Collected data
..............................

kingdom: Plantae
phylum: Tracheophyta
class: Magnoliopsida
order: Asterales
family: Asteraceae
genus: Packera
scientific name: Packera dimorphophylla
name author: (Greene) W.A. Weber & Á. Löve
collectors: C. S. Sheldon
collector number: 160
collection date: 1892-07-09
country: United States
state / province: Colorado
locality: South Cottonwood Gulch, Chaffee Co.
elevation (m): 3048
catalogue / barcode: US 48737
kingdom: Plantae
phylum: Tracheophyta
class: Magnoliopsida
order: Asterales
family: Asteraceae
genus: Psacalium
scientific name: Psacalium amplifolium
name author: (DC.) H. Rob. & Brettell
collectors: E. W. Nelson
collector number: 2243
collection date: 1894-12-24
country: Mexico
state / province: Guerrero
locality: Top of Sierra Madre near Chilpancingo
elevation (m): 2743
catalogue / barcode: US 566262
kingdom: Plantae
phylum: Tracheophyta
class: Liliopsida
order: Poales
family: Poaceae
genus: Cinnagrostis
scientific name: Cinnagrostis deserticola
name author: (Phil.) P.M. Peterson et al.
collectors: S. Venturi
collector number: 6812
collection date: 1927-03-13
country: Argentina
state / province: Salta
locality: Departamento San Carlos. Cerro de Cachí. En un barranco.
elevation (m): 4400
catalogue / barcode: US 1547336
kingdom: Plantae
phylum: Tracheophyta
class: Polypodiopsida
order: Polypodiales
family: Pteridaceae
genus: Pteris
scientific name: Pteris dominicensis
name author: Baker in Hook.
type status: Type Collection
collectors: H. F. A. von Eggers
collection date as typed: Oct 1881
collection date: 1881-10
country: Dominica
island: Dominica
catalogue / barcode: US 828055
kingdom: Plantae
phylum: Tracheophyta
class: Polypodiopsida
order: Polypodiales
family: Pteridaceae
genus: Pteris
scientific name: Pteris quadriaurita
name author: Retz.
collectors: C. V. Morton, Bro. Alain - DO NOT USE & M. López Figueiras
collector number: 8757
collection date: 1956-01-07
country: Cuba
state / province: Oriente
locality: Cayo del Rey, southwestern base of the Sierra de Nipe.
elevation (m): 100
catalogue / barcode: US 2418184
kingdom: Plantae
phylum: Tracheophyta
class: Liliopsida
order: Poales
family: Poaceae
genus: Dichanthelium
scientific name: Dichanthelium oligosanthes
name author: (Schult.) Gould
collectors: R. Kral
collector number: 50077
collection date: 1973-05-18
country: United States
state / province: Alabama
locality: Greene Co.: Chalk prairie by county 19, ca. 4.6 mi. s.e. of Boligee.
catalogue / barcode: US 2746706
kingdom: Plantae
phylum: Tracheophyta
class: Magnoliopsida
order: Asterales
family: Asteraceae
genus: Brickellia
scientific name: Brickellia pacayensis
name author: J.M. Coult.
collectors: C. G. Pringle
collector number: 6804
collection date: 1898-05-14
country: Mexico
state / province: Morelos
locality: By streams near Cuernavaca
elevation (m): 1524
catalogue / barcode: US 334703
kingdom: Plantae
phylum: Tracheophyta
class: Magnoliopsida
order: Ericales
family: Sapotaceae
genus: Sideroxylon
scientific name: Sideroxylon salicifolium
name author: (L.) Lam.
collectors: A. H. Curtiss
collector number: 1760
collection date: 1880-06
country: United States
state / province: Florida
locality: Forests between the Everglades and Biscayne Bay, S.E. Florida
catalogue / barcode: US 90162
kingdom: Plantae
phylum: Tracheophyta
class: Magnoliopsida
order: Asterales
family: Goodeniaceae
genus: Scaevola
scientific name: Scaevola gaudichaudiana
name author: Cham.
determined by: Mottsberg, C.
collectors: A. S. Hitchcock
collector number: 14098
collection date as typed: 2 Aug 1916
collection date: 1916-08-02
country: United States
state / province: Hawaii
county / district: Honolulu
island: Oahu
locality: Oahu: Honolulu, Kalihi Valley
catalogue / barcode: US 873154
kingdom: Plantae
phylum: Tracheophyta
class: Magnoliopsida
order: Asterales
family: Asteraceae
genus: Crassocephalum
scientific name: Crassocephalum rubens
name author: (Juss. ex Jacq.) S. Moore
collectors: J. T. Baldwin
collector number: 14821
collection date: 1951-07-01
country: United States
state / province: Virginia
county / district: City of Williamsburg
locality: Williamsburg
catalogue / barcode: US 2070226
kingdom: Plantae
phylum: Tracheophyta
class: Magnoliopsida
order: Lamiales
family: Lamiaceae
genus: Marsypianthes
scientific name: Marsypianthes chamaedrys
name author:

..............................

> **YOUR GOAL**:
Can you rewrite all the lines above as a numbered list and leave out any blank ones?

> **TASK RESULT**:
1. kingdom: Plantae
2. phylum: Tracheophyta
3. class: Magnoliopsida
4. order: Asterales
5. family: Asteraceae
6. genus: Packera
7. scientific name: Packera dimorphophylla
8. name author: (Greene) W.A. Weber & Á. Löve
9. collectors: C. S. Sheldon
10. collector number: 160
11. collection date: 1892-07-09
12. country: United States
13. state / province: Colorado
14. locality: South Cottonwood Gulch, Chaffee Co.
15. elevation (m): 3048
16. catalogue / barcode: US 48737
17. kingdom: Plantae
18. phylum: Tracheophyta
19. class: Magnoliopsida
20. order: Asterales
21. family: Asteraceae
22. genus: Psacalium
23. scientific name: Psacalium amplifolium
24. name author: (DC.) H. Rob. & Brettell
25. collectors: E. W. Nelson
26. collector number: 2243
27. collection date: 1894-12-24
28. country: Mexico
29. state / province: Guerrero
30. locality: Top of Sierra Madre near Chilpancingo
31. elevation (m): 2743
32. catalogue / barcode: US 566262
33. kingdom: Plantae
34. phylum: Tracheophyta
35. class: Liliopsida
36. order: Poales
37. family: Poaceae
38. genus: Cinnagrostis
39. scientific name: Cinnagrostis deserticola
40. name author: (Phil.) P.M. Peterson et al.
41. collectors: S. Venturi
42. collector number: 6812
43. collection date: 1927-03-13
44. country: Argentina
45. state / province: Salta
46. locality: Departamento San Carlos. Cerro de Cachí. En un barranco.
47. elevation (m): 4400
48. catalogue / barcode: US 1547336
49. kingdom: Plantae
50. phylum: Tracheophyta
51. class: Polypodiopsida
52. order: Polypodiales
53. family: Pteridaceae
54. genus: Pteris
55. scientific name: Pteris dominicensis
56. name author: Baker in Hook.
57. type status: Type Collection
58. collectors: H. F. A. von Eggers
59. collection date as typed: Oct 1881
60. collection date: 1881-10
61. country: Dominica
62. island: Dominica
63. catalogue / barcode: US 828055
64. kingdom: Plantae
65. phylum: Tracheophyta
66. class: Polypodiopsida
67. order: Polypodiales
68. family: Pteridaceae
69. genus: Pteris
70. scientific name: Pteris quadriaurita
71. name author: Retz.
72. collectors: C. V. Morton, Bro. Alain - DO NOT USE & M. López Figueiras
73. collector number: 8757
74. collection date: 1956-01-07
75. country: Cuba
76. state / province: Oriente
77. locality: Cayo del Rey, southwestern base of the Sierra de Nipe.
78. elevation (m): 100
79. catalogue / barcode: US 2418184
80. kingdom: Plantae
81. phylum: Tracheophyta
82. class: Liliopsida
83. order: Poales
84. family: Poaceae
85. genus: Dichanthelium
86. scientific name: Dichanthelium oligosanthes
87. name author: (Schult.) Gould
88. collectors: R. Kral
89. collector number: 50077
90. collection date: 1973-05-18
91. country: United States
92. state / province: Alabama
93. locality: Greene Co.: Chalk prairie by county 19, ca. 4.6 mi. s.e. of Boligee.
94. catalogue / barcode: US 2746706
95. kingdom: Plantae
96. phylum: Tracheophyta
97. class: Magnoliopsida
98. order: Asterales
99. family: Asteraceae
100. genus: Brickellia
101. scientific name: Brickellia pacayensis
102. name author: J.M. Coult.
103. collectors: C. G. Pringle
104. collector number: 6804
105. collection date: 1898-05-14
106. country: Mexico
107. state / province: Morelos
108. locality: By streams near Cuernavaca
109. elevation (m): 1524
110. catalogue / barcode: US 334703
111. kingdom: Plantae
112. phylum: Tracheophyta
113. class: Magnoliopsida
114. order: Ericales
115. family: Sapotaceae
116. genus: Sideroxylon
117. scientific name: Sideroxylon salicifolium
118. name author: (L.) Lam.
119. collectors: A. H. Curtiss
120. collector number: 1760
121. collection date: 1880-06
122. country: United States
123. state / province: Florida
124. locality: Forests between the Everglades and Biscayne Bay, S.E. Florida
125. catalogue / barcode: US 90162
126. kingdom: Plantae
127. phylum: Tracheophyta
128. class: Magnoliopsida
129. order: Asterales
130. family: Goodeniaceae
131. genus: Scaevola
132. scientific name: Scaevola gaudichaudiana
133. name author: Cham.
134. determined by: Mottsberg, C.
135. collectors: A. S. Hitchcock
136. collector number: 14098
137. collection date as typed: 2 Aug 1916
138. collection date: 1916-08-02
139. country: United States
140. state / province: Hawaii
141. county / district: Honolulu
142. island: Oahu
143. locality: Oahu: Honolulu, Kalihi Valley
144. catalogue / barcode: US 873154
145. kingdom: Plantae
146. phylum: Tracheophyta
147. class: Magnoliopsida
148. order: Asterales
149. family: Asteraceae
150. genus: Crassocephalum
151. scientific name: Crassocephalum rubens
152. name author: (Juss. ex Jacq.) S. Moore
153. collectors: J. T. Baldwin
154. collector number: 14821
155. collection date: 1951-07-01
156. country: United States
157. state / province: Virginia
158. county / district: City of Williamsburg
159. locality: Williamsburg
160. catalogue / barcode: US 2070226
161. kingdom: Plantae
162. phylum: Tracheophyta
163. class: Magnoliopsida
164. order: Lamiales
165. family: Lamiaceae
166. genus: Marsypianthes
167. scientific name: Marsypianthes chamaedrys
168. name author:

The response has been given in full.